Tomaso glanced up at the somber figure standing alone above him. Mastino wore no mantle, and the golden circlet was gone from his helmet. Mastino della Scala was no longer Duke of Verona.
No pages or footmen followed; save for this one boy, he was alone, carrying his own shield, holding his own horse, despised of those he once had thought of as beneath even his scorn.
A gallop of horses broke the summer quiet, and spears gleamed through the ruddy chestnuts behind them. The Veronese, thought Tomaso, the Veronese soldiers.

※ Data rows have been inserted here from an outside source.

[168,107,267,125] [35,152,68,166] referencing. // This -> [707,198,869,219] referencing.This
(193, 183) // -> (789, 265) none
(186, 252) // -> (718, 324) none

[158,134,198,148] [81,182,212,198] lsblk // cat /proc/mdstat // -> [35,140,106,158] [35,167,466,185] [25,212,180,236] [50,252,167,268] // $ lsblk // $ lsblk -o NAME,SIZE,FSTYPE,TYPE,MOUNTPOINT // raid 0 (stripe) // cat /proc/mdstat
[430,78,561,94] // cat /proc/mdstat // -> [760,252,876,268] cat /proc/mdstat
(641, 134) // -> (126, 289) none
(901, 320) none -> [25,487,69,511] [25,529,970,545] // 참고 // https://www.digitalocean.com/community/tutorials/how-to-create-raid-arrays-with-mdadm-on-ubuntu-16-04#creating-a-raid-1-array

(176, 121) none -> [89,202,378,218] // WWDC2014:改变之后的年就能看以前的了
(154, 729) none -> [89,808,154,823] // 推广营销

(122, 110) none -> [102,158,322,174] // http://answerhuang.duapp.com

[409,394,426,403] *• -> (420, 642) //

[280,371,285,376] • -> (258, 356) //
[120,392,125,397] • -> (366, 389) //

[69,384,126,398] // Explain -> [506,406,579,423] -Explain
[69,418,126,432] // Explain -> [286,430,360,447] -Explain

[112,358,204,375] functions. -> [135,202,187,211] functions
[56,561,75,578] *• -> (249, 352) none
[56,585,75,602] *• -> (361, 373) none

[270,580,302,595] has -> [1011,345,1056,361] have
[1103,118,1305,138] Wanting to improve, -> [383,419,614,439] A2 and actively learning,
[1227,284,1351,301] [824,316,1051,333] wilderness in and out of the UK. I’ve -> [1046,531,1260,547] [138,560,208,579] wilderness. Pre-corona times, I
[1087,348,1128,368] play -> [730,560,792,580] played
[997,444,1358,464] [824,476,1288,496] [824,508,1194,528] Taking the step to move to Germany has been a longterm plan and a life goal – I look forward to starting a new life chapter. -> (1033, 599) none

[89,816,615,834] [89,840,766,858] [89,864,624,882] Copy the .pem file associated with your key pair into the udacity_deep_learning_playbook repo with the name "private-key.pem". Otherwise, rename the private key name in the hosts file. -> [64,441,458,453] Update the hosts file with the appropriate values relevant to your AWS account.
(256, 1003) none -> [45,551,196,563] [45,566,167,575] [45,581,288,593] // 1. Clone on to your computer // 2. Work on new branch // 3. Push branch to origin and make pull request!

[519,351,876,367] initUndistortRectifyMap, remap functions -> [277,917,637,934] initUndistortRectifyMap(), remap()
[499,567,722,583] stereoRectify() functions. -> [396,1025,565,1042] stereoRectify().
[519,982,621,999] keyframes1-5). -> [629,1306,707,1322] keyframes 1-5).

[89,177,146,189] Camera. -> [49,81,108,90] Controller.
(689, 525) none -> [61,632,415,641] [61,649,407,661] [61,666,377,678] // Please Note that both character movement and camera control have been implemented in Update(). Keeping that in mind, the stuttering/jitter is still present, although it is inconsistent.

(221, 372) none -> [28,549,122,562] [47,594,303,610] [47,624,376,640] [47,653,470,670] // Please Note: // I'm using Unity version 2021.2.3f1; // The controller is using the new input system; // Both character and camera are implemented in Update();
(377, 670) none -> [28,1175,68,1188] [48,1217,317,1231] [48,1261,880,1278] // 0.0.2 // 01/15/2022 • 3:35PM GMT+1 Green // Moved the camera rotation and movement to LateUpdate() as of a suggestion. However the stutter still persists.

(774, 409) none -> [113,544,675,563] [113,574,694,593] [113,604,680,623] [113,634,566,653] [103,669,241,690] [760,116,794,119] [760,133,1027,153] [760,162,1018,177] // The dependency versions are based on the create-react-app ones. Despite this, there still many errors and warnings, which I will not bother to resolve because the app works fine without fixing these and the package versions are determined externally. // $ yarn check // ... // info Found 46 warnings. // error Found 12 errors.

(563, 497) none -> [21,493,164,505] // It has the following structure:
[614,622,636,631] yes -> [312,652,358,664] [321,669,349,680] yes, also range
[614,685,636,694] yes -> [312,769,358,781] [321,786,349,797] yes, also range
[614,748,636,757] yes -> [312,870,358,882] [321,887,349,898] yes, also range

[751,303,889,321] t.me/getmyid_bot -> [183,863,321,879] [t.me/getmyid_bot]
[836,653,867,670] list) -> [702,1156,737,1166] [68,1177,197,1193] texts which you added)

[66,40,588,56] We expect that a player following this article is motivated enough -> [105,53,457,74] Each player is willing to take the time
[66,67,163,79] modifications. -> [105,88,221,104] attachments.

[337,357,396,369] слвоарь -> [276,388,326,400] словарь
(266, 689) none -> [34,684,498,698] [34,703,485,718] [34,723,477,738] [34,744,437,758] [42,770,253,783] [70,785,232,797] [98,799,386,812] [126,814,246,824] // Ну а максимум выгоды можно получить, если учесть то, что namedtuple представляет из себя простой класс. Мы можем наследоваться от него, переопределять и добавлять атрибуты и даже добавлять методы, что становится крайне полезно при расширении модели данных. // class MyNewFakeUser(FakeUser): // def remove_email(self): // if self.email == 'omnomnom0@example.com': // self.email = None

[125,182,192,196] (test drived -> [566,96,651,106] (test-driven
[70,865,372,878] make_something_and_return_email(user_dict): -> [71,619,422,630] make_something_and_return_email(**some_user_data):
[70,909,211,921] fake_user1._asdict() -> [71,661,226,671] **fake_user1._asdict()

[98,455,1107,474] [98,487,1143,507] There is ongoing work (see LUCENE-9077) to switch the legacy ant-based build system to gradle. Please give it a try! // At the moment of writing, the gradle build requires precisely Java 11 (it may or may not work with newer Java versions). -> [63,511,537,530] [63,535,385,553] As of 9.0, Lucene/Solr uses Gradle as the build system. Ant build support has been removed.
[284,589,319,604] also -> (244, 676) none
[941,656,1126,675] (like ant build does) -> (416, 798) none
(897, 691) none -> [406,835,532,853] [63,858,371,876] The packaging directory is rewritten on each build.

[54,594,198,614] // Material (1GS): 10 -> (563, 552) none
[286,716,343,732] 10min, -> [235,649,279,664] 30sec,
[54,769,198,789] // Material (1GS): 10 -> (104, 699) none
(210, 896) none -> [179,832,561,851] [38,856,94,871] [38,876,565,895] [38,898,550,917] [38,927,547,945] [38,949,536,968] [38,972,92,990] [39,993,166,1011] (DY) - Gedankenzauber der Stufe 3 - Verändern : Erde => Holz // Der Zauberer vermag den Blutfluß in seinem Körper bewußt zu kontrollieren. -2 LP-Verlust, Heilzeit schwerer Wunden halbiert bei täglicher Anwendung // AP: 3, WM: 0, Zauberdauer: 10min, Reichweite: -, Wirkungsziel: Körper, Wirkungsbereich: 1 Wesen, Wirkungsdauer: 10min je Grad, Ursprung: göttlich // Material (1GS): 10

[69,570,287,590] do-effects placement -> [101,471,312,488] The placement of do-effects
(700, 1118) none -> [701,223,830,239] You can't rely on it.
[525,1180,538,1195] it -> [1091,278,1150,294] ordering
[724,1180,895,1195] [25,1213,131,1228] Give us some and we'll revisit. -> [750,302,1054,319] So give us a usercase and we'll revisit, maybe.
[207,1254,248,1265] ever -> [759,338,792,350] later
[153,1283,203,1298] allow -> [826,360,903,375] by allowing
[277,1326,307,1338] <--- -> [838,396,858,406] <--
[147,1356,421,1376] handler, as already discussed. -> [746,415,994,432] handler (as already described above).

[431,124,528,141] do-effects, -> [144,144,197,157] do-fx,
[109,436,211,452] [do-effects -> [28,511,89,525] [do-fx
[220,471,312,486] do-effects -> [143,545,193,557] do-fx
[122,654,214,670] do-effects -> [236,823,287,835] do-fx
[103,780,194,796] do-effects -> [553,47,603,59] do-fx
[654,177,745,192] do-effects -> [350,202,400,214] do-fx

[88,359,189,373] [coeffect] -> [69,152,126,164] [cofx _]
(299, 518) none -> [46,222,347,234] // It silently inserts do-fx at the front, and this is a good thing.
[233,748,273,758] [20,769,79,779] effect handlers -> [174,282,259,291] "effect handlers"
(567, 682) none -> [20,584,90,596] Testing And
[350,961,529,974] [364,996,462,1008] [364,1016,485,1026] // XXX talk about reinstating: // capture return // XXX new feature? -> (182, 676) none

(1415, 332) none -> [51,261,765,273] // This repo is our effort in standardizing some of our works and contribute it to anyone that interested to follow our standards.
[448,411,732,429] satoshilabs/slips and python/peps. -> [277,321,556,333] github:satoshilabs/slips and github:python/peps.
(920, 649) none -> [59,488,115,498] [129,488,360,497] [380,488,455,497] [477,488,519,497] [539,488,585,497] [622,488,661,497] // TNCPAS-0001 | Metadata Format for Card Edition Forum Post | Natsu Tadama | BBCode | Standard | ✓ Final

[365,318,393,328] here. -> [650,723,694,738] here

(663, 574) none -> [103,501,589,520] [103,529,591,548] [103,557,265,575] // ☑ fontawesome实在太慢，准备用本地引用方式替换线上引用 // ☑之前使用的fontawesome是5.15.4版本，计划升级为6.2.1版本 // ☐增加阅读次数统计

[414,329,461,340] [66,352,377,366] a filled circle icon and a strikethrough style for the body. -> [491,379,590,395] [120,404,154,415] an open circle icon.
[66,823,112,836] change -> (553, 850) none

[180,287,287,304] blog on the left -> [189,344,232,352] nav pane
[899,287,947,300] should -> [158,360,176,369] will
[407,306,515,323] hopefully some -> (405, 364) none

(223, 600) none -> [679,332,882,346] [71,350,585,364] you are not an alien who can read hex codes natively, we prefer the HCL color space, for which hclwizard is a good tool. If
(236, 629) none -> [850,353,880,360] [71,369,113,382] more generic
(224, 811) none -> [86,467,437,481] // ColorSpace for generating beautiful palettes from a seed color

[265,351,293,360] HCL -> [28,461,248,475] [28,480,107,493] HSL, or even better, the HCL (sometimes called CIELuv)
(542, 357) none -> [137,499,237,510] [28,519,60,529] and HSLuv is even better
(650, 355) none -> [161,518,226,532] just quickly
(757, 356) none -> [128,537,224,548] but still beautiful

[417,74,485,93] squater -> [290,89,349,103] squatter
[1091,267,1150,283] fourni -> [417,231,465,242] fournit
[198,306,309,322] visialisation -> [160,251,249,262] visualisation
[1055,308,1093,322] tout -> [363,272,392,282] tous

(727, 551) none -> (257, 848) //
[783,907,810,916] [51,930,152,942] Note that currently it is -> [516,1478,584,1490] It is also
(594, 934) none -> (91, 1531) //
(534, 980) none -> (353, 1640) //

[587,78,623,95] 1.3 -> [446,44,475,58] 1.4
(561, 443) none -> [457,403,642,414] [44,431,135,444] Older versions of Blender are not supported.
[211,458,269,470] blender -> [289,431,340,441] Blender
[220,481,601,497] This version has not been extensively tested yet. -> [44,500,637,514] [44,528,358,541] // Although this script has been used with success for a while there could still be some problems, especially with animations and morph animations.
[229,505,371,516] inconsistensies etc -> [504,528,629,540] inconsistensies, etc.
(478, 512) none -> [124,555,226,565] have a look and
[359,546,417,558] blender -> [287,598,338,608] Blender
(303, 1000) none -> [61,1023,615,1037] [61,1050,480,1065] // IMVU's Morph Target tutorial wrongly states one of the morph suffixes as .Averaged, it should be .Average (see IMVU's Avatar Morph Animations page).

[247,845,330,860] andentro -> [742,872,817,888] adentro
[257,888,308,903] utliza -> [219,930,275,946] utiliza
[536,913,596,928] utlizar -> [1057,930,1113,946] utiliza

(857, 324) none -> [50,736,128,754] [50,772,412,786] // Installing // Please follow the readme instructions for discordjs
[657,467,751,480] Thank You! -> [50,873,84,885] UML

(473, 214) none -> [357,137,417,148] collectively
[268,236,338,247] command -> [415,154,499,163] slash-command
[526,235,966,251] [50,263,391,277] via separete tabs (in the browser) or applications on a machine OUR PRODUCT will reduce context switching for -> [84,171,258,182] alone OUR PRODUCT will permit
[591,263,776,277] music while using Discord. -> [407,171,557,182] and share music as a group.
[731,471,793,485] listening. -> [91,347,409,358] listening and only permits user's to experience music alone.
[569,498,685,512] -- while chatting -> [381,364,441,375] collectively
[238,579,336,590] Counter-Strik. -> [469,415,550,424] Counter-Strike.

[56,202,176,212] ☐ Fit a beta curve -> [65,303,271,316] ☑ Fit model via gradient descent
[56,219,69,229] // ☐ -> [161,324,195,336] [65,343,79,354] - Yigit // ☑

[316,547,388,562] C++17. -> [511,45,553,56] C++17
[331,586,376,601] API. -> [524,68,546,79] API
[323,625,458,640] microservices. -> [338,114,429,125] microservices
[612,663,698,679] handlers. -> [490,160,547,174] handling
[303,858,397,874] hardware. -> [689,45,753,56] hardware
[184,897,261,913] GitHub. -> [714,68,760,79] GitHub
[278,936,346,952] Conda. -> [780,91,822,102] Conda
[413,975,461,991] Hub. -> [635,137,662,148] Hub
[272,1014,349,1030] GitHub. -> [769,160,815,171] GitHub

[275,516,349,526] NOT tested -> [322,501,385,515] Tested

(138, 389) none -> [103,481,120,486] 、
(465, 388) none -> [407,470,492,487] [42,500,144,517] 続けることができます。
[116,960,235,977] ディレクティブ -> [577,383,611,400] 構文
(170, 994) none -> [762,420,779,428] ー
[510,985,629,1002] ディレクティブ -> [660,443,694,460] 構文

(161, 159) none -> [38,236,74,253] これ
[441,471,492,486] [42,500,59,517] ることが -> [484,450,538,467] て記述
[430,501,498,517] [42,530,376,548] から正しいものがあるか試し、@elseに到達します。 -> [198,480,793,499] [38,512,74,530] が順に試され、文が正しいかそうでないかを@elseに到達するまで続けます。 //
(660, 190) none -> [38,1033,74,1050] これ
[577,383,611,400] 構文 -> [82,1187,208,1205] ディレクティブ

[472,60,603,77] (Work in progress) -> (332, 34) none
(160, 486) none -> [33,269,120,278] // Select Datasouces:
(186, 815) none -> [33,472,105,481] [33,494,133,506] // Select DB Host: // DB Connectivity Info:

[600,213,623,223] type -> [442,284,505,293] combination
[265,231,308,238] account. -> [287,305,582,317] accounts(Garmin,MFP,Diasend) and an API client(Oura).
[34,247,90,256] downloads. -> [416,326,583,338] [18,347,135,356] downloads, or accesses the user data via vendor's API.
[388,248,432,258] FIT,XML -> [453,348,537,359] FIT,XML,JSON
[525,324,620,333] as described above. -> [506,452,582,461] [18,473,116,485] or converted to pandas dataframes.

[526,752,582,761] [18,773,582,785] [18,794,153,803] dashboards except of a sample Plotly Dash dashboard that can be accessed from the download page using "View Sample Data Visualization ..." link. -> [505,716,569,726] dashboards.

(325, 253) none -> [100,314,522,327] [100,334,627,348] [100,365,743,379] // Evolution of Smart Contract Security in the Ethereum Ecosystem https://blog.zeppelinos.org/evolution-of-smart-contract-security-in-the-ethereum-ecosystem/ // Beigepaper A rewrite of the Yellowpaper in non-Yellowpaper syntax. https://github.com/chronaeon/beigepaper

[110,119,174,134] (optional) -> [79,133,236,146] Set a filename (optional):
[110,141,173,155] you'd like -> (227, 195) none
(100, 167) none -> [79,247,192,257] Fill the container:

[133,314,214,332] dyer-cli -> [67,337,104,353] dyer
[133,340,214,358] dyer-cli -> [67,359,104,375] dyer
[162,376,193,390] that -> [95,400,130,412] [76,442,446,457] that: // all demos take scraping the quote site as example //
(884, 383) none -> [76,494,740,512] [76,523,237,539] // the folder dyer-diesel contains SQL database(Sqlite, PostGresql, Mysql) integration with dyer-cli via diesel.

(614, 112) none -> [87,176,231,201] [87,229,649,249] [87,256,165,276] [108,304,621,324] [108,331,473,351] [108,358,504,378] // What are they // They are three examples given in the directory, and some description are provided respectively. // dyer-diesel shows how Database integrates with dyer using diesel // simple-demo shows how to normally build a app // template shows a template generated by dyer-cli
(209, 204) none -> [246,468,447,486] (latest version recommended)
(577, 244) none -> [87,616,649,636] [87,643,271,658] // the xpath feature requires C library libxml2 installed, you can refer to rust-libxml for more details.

Della Scala neither turned his head nor moved, but stood there with his shield hanging on his arm, his sword hand listless by his side.
Tomaso was right. The riders were a band of Veronese. At a full gallop they flew out of the shade into the sun, in face and movement, fury.
Tomaso shrank back at sight of them, roused from their bewilderment, riding full tilt toward Mastino in a silence that was more deadly than shouts of hate; and Mastino turned at last and faced them with wild eyes.
The foremost man was swiftly on them, his furious face brought close to theirs. As he swept up he drew the dagger at his waist and hurled it full on Mastino's shield.
"That from me!" he cried, and rose in his stirrups with a shout. "That and my scorn, Della Scala!"
But Mastino was prepared; he stood erect and did not flinch.
Another rode by; bending his face close to him, he spat at him; both shattered their daggers on to his shield, those daggers mounted with his arms that they carried as his soldiers. One tore from his neck the collar Mastino had hung there, and flung it at his feet with curses.